Collectively, this leaves one big question: how can one interpret the results from different RNAi HTS experiments? The reasons for the large discrepancies are most likely differences in the experimental setups, such as the cell culture systems, different assays for phenotype detecting, and the various RNAi libraries used in these studies. It will be crucial to carefully define standards for RNAi HTS. The standards will ensure and guide different research groups to generate RNAi HTS datasets as common annotation guidelines for disseminating data online. This will be helpful to compare the datasets generated by different groups and facilitate information sharing.

Also it is difficult, if ever possible to mimic many physiological phenotypes and micro-environments in the cell-based assays. Therefore, in vivo RNAi HTS assays as described in mice (Beronja et al., 2013; Fellmann and Lowe, 2014) are likely to become an essential technology advance that facilitates gene function identifications in physiological context.
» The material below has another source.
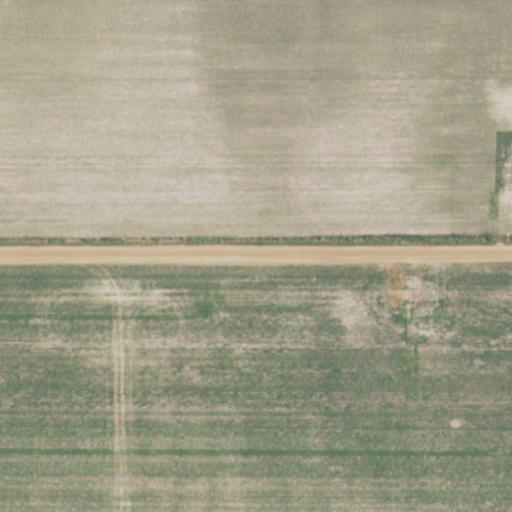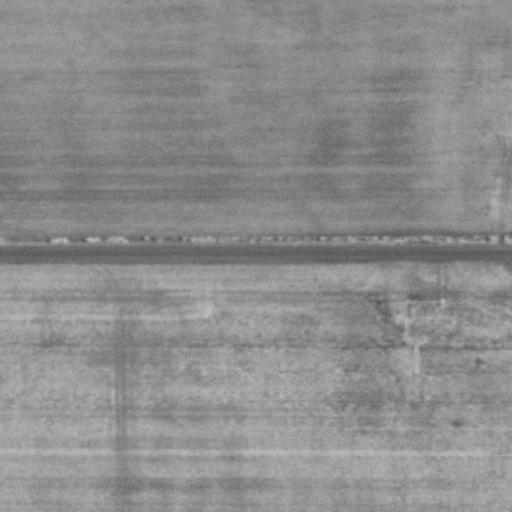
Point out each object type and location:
building: (493, 100)
road: (256, 254)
For example, in cancer biology, given the complex interactions of a tumor and its microenvironment, including the communications between tumor cells and surrounding cells (Hanahan and Weinberg, 2011), cell-based in vitro RNAi HTS may not able to discover the ideal therapeutic target. However, in vivo HTS will provide comprehensive information in much more physiologically relevant conditions, thus should support better design and execution for cancer therapy.
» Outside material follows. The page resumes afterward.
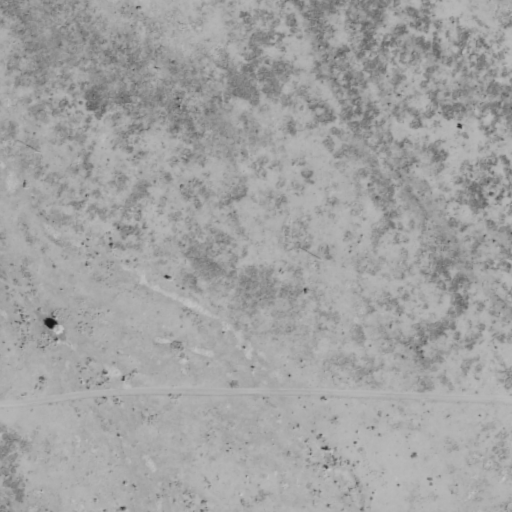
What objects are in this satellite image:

The combination of RNAi HTS and other genomic, transcriptomic, proteomic, and mice modeling techniques will lead to a systemic understanding of gene networks, which are more relevant in a physiological context. In the future, we anticipate that RNAi HTS will be applied as the very first step of many research endeavors, and the results of the screens will provide lead information to design defined validation experiments.